- **SUA TAREFA**
Apresente as linhas de todos os itens abaixo como uma lista numerada e deixe de fora as linhas em branco.

- **DADOS FORNECIDOS**
━━━

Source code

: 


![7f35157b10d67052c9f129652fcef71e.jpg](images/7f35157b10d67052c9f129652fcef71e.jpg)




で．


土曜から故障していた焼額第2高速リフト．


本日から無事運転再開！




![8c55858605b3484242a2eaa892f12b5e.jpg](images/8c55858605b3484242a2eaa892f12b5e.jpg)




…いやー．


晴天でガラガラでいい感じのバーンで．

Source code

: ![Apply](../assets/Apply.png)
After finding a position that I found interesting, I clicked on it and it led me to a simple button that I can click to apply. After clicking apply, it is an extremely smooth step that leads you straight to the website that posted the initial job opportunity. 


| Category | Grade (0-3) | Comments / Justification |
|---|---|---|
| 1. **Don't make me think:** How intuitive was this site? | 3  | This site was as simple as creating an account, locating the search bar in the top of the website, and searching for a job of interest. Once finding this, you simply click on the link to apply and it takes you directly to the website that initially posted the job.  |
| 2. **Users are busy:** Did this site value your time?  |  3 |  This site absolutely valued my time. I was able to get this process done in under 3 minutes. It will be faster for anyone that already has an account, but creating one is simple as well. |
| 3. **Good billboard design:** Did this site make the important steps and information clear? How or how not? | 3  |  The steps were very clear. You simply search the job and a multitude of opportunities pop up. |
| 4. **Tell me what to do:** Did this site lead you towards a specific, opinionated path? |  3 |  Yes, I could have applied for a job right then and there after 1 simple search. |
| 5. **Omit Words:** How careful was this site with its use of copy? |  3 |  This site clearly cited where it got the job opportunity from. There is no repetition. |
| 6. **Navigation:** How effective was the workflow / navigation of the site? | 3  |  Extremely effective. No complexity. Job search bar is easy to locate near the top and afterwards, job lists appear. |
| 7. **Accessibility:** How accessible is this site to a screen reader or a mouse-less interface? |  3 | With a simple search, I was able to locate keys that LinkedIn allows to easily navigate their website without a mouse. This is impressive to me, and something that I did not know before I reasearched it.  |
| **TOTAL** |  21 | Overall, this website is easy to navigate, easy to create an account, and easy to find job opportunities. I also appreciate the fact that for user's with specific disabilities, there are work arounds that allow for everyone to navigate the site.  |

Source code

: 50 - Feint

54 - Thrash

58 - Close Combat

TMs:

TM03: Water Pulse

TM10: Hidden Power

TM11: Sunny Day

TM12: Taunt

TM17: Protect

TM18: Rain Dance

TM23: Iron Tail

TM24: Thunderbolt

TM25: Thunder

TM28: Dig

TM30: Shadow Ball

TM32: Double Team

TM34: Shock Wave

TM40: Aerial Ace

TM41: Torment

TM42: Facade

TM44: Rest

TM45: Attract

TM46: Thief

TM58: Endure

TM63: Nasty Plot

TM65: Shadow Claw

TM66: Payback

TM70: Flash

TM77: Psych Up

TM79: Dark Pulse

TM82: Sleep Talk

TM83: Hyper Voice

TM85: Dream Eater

━━━

- **RESPOSTA**
1. Source code
2. : 
3. ![7f35157b10d67052c9f129652fcef71e.jpg](images/7f35157b10d67052c9f129652fcef71e.jpg)
4. で．
5. 土曜から故障していた焼額第2高速リフト．
6. 本日から無事運転再開！
7. ![8c55858605b3484242a2eaa892f12b5e.jpg](images/8c55858605b3484242a2eaa892f12b5e.jpg)
8. …いやー．
9. 晴天でガラガラでいい感じのバーンで．
10. Source code
11. : ![Apply](../assets/Apply.png)
12. After finding a position that I found interesting, I clicked on it and it led me to a simple button that I can click to apply. After clicking apply, it is an extremely smooth step that leads you straight to the website that posted the initial job opportunity. 
13. | Category | Grade (0-3) | Comments / Justification |
14. |---|---|---|
15. | 1. **Don't make me think:** How intuitive was this site? | 3  | This site was as simple as creating an account, locating the search bar in the top of the website, and searching for a job of interest. Once finding this, you simply click on the link to apply and it takes you directly to the website that initially posted the job.  |
16. | 2. **Users are busy:** Did this site value your time?  |  3 |  This site absolutely valued my time. I was able to get this process done in under 3 minutes. It will be faster for anyone that already has an account, but creating one is simple as well. |
17. | 3. **Good billboard design:** Did this site make the important steps and information clear? How or how not? | 3  |  The steps were very clear. You simply search the job and a multitude of opportunities pop up. |
18. | 4. **Tell me what to do:** Did this site lead you towards a specific, opinionated path? |  3 |  Yes, I could have applied for a job right then and there after 1 simple search. |
19. | 5. **Omit Words:** How careful was this site with its use of copy? |  3 |  This site clearly cited where it got the job opportunity from. There is no repetition. |
20. | 6. **Navigation:** How effective was the workflow / navigation of the site? | 3  |  Extremely effective. No complexity. Job search bar is easy to locate near the top and afterwards, job lists appear. |
21. | 7. **Accessibility:** How accessible is this site to a screen reader or a mouse-less interface? |  3 | With a simple search, I was able to locate keys that LinkedIn allows to easily navigate their website without a mouse. This is impressive to me, and something that I did not know before I reasearched it.  |
22. | **TOTAL** |  21 | Overall, this website is easy to navigate, easy to create an account, and easy to find job opportunities. I also appreciate the fact that for user's with specific disabilities, there are work arounds that allow for everyone to navigate the site.  |
23. Source code
24. : 50 - Feint
25. 54 - Thrash
26. 58 - Close Combat
27. TMs:
28. TM03: Water Pulse
29. TM10: Hidden Power
30. TM11: Sunny Day
31. TM12: Taunt
32. TM17: Protect
33. TM18: Rain Dance
34. TM23: Iron Tail
35. TM24: Thunderbolt
36. TM25: Thunder
37. TM28: Dig
38. TM30: Shadow Ball
39. TM32: Double Team
40. TM34: Shock Wave
41. TM40: Aerial Ace
42. TM41: Torment
43. TM42: Facade
44. TM44: Rest
45. TM45: Attract
46. TM46: Thief
47. TM58: Endure
48. TM63: Nasty Plot
49. TM65: Shadow Claw
50. TM66: Payback
51. TM70: Flash
52. TM77: Psych Up
53. TM79: Dark Pulse
54. TM82: Sleep Talk
55. TM83: Hyper Voice
56. TM85: Dream Eater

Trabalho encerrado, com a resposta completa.